WHAT THE EXERCISE ASKS
According to the passage on the 2002 education budget below, how much funding is included for Education for Native Hawaiians?

TEXT SEGMENT
----------------------------------------

The President's 2002 budget maintains support for programs serving student populations with special educational needs. For example, the request for Indian education activities includes $92.8 million for Grants to Local Educational Agencies to address the particular needs of Indian children who are enrolled in urban and rural schools; $20 million for Special Programs for Indian Children to continue Demonstration Grants, make new and continuation awards under the American Indian Teacher Corps, and make continuation awards for the American Indian Administrator Corps; and $3.2 million for National Activities to carry out research activities developed as part of a comprehensive research agenda to provide information on the status of education for the Indian population.

The budget also includes level funding of $380 million for the Title I Migrant Education program, $46 million for the Title I Neglected and Delinquent program, $28 million for Education for Native Hawaiians, $15 million for Alaska Native Education Equity, and $35 million for Education for Homeless Children and Youth.

----------------------------------------

Source records
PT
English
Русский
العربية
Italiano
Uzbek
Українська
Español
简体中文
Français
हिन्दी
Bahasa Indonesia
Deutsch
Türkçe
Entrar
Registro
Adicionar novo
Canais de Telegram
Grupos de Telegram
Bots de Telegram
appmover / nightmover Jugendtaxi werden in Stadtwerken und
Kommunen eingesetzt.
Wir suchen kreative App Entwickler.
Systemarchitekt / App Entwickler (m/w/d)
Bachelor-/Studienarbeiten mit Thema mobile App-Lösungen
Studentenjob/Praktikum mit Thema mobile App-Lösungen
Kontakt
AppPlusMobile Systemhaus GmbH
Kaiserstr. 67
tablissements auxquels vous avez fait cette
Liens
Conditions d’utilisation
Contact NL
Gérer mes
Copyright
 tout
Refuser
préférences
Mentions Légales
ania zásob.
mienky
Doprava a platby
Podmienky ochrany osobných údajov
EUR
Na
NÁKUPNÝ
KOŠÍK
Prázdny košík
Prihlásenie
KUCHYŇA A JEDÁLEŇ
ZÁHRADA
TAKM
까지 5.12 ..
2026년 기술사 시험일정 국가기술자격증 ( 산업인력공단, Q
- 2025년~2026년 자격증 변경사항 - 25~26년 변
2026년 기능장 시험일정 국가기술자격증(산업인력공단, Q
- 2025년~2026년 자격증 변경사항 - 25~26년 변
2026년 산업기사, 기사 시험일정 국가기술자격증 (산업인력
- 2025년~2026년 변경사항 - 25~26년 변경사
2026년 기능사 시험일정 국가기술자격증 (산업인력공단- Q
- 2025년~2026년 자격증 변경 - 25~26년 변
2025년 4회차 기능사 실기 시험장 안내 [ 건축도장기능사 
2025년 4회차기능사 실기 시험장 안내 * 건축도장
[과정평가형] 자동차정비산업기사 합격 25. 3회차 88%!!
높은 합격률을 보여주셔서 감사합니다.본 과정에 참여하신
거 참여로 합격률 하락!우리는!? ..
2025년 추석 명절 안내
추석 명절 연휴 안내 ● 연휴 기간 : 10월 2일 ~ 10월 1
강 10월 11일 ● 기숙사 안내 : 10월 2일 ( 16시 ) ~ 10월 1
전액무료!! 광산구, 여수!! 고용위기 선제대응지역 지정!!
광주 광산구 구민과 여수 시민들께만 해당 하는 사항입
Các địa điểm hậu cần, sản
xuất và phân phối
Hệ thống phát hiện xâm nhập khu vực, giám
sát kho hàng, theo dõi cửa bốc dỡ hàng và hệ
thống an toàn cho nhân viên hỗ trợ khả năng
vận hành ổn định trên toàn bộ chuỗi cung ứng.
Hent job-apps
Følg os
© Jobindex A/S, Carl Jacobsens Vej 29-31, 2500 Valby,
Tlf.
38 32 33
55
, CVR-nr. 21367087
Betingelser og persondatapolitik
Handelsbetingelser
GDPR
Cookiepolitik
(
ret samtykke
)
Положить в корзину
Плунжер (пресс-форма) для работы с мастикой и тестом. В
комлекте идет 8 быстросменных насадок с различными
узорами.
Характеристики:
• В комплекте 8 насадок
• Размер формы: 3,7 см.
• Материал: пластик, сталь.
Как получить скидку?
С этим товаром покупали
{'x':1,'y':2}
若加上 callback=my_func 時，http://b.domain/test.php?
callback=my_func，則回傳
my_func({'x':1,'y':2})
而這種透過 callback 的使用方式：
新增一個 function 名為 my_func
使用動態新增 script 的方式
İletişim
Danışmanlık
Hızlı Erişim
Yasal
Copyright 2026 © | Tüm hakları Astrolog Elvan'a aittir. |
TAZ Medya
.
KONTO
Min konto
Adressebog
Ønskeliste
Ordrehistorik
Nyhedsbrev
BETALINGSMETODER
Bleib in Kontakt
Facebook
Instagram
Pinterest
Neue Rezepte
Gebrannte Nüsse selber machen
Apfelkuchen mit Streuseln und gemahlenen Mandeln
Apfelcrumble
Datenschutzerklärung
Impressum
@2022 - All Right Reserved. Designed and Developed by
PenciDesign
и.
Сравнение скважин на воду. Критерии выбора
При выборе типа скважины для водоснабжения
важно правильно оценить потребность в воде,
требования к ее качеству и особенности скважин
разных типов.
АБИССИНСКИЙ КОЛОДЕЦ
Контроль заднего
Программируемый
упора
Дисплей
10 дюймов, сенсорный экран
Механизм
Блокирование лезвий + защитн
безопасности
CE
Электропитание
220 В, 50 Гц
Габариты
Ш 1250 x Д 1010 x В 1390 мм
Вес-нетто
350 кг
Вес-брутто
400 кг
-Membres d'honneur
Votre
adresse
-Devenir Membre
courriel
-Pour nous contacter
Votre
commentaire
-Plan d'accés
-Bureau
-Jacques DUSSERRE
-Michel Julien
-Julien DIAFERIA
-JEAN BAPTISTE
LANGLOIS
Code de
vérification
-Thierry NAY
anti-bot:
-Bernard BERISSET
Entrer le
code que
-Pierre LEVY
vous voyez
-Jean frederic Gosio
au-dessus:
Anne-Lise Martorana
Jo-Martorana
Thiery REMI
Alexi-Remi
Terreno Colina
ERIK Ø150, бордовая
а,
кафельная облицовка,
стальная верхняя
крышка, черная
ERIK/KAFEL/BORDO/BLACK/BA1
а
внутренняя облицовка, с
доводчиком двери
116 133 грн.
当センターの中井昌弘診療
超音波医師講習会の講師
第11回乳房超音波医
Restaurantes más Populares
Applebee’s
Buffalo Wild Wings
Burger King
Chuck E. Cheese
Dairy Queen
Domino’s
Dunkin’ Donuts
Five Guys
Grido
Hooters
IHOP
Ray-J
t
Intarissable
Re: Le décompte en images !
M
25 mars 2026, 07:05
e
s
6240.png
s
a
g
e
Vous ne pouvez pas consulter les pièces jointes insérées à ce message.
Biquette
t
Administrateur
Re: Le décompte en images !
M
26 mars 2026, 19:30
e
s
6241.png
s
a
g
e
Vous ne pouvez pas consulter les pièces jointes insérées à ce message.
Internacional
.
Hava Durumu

----------------------------------------

EXERCISE OUTPUT
$28 million